註に曰く坤を養ふ處とし又蓄ふ處とし、九紫を明かなるものとす。
故に未申の九紫の廻座せる大吉方に移居せし方德に依り、心の修養を積み財を蓄ふるに至れるのである。
凡そ通俗的人物は物質上に、足ることを得るに於て、常道を履むに至る。
古語にも衣食足りて禮節を知るとありて、普通の人としては衣食に窮することなければ無理なる行動を爲す無く、自然人の人たる道を履むのである。
蓋し方德の人を化するや先づ財寳を以てす、故に吉方を用ゆるに於ては自然的に其人をして、物質的に満足せしめ、而して又精神に満足を得せしめ即ち佛家の所謂安心立命せしめるのである。
以下、現代語訳。
方徳によって運気及び心情の転換を生じさせた実例
柴田南海鑑定
大正5年(1916年)春、ある商人が来て私に鑑定を依頼した。
この人は今日まで、所謂商売上手で金を儲けることのみに腐心し、目的のために手段を選ばず、商業道徳という観念が欠けていた。この商人は私に向かって、開運の道を教えてもらえないかと依頼した。

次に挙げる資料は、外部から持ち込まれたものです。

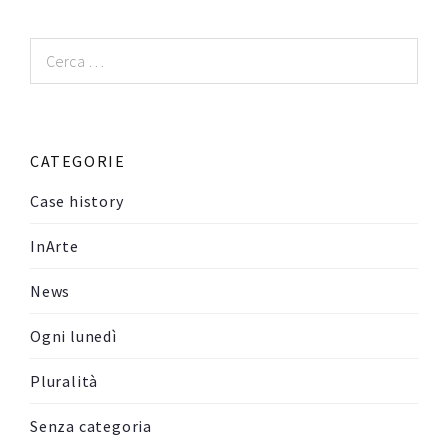
Ricerca
per:
CATEGORIE
Case history
InArte
News
Ogni lunedì
Pluralità
Senza categoria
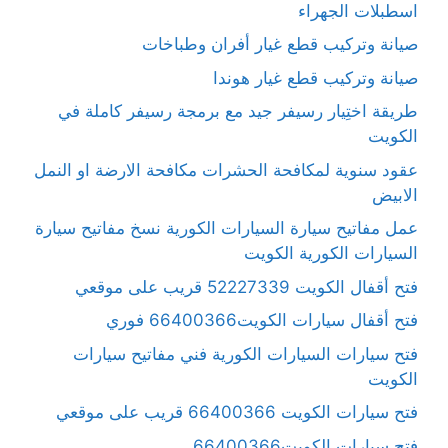
اسطبلات الجهراء
صيانة وتركيب قطع غيار أفران وطباخات
صيانة وتركيب قطع غيار هوندا
طريقة اختِيار رسيفر جيد مع برمجة رسيفر كاملة في
الكويت
عقود سنوية لمكافحة الحشرات مكافحة الارضة او النمل
الابيض
عمل مفاتيح سيارة السيارات الكورية نسخ مفاتيح سيارة
السيارات الكورية الكويت
فتح أقفال الكويت 52227339 قريب على موقعي
فتح أقفال سيارات الكويت66400366 فوري
فتح سيارات السيارات الكورية فني مفاتيح سيارات
الكويت
فتح سيارات الكويت 66400366 قريب على موقعي
فتح سيارات الكويت66400366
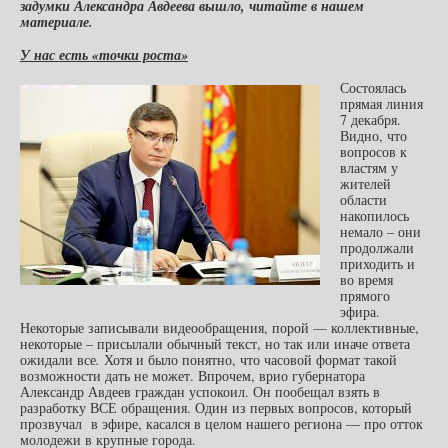
задумки Александра Авдеева вышло, читайте в нашем
материале.
У нас есть «точки роста»
Состоялась
прямая линия
7 декабря.
Видно, что
вопросов к
властям у
жителей
области
накопилось
немало – они
продолжали
приходить и
во время
прямого
эфира.
Некоторые записывали видеообращения, порой — коллективные,
некоторые – присылали обычный текст, но так или иначе ответа
ожидали все
.
Хотя и было понятно, что часовой формат такой
возможности дать не может. Впрочем, врио губернатора
Александр Авдеев граждан успокоил. Он пообещал взять в
разработку ВСЕ обращения. Один из первых вопросов, который
прозвучал в эфире, касался в целом нашего региона — про отток
молодежи в крупные города.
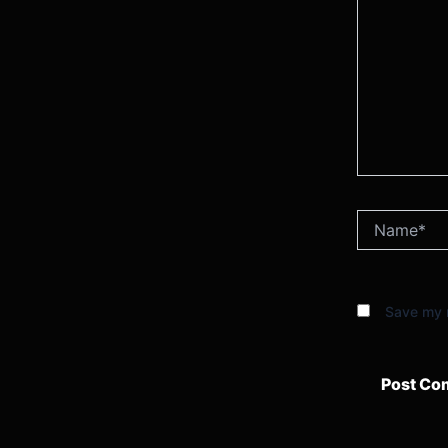
Name*
Save my n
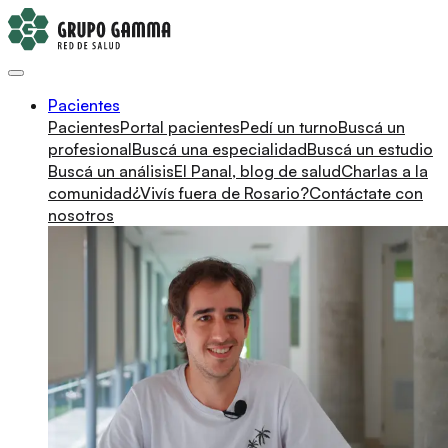
Pacientes
Pacientes
Portal pacientes
Pedí un turno
Buscá un
profesional
Buscá una especialidad
Buscá un estudio
Buscá un análisis
El Panal, blog de salud
Charlas a la
comunidad
¿Vivís fuera de Rosario?
Contáctate con
nosotros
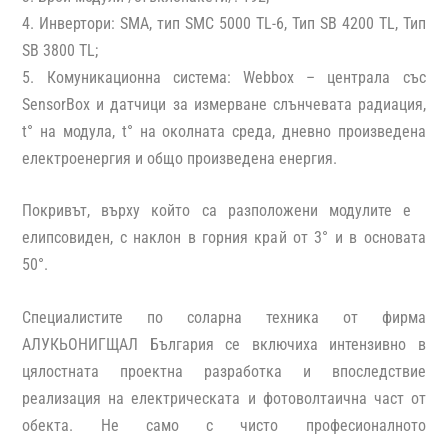
4. Инвертори: SMA, тип SMC 5000 TL-6, Тип SB 4200 TL, Тип
SB 3800 TL;
5. Комуникационна система: Webbox – централа със
SensorBox и датчици за измерване слънчевата радиация,
t° на модула, t° на околната среда, дневно произведена
електроенергия и общо произведена енергия.
Покривът, върху който са разположени модулите е
елипсовиден, с наклон в горния край от 3° и в основата
50°.
Специалистите по соларна техника от фирма
АЛУКЬОНИГЩАЛ България се включиха интензивно в
цялостната проектна разработка и впоследствие
реализация на електрическата и фотоволтаична част от
обекта. Не само с чисто професионалното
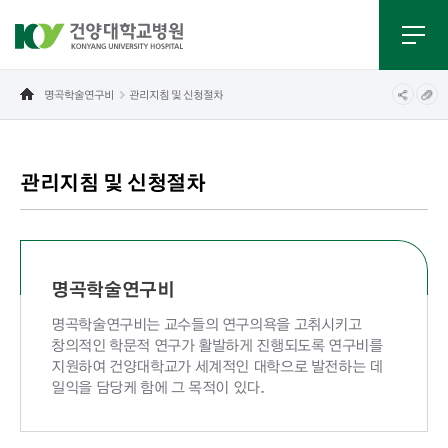
명곡학술연구비
관리지침 및 신청절차
관리지침 및 신청절차
명곡학술연구비
명곡학술연구비는 교수들의 연구의욕을 고취시키고
창의적인 학문적 연구가 활발하게 진행되도록 연구비를
지원하여 건양대학교가 세계적인 대학으로 발전하는 데
일익을 담당케 함에 그 목적이 있다.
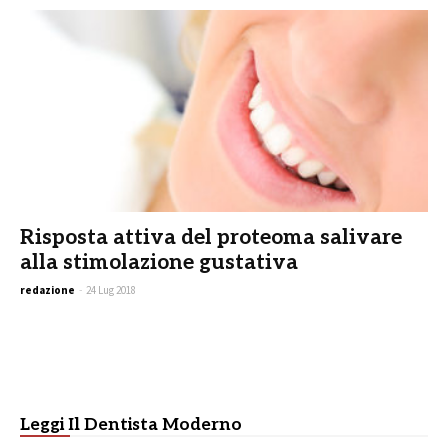
Risposta attiva del proteoma salivare
alla stimolazione gustativa
redazione
-
24 Lug 2018
Leggi Il Dentista Moderno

よって私は彼に諭して、常道は最後の勝利者であることを示し、特に幸運の道は方鑑家相にあることを説き、
まず大正五年(1916年)新四月の清明の節、辰三碧中宮月に、未申(南西)の方、
年家月家ともに九紫の廻座する方に向かって移転させ、従来の仕事に従事させたのである。
然るところ転居後商売は予想以上に繁盛した。
その結果、本人はますます誠実に仕事に励み、四年目である大正八年の今日に至り、物質的には大いに余裕ができ、好況となった。この時に私が説いた常道が最後に勝利するという言葉の理に基づくこと、特に方徳が顕著であることを心に刻み、自分が以前に行った行為が道に背くことを悔い、それ以降、方鑑の道を深く信じ、あらゆることに方鑑に頼り、誠心誠意で仕事に励んだ結果、業績はますます繁盛し、心も広く体も健やかとなり、幸運に恵まれた身となったのである。
註によれば、坤を養う場所とし、また蓄える場所とし、九紫を明るいものとする。
そのため、未申(南西)の九紫の廻座する大吉方に移り住むことで、方徳に依拠して心の修養を積み、財を蓄えることができるとされている。およそ通俗的人物は、物質的な豊かさを得ることで、通常の道を歩むようになる。
古語にも「衣食足りて礼節を知る」とあり、普通の人としては衣食に不自由がなければ、無理な行動を取ることもなく、自然人の人としての道を歩むのである。方徳で人を化する場合、ますます財宝をもってする。
そのため、吉方を用いるにおいては、自然にその人を物質的に満足させ、そして精神的に満足させ、すなわち仏教に言うところの安心立命をもたらすのである。
この事例は、金儲けしか頭になく目的のためには手段を選ばなかった商売人が、吉方位を用いたことで改心したとしている。
取った方位を見てみると、
坤(南西)
年盤:壬戌 九紫火星 陰貴
月盤:戊戌 九紫火星 陰貴
八白命なので、年月盤に巡る九紫火星は相生。
年月盤ともに中宮支から数えて五つ目の宮でもある。
年月ともに甲申八白命にとっての吉神である陰貴も巡る。
坤宮(南西)は、吉方で取れば働き者になる方位と言われたりもする。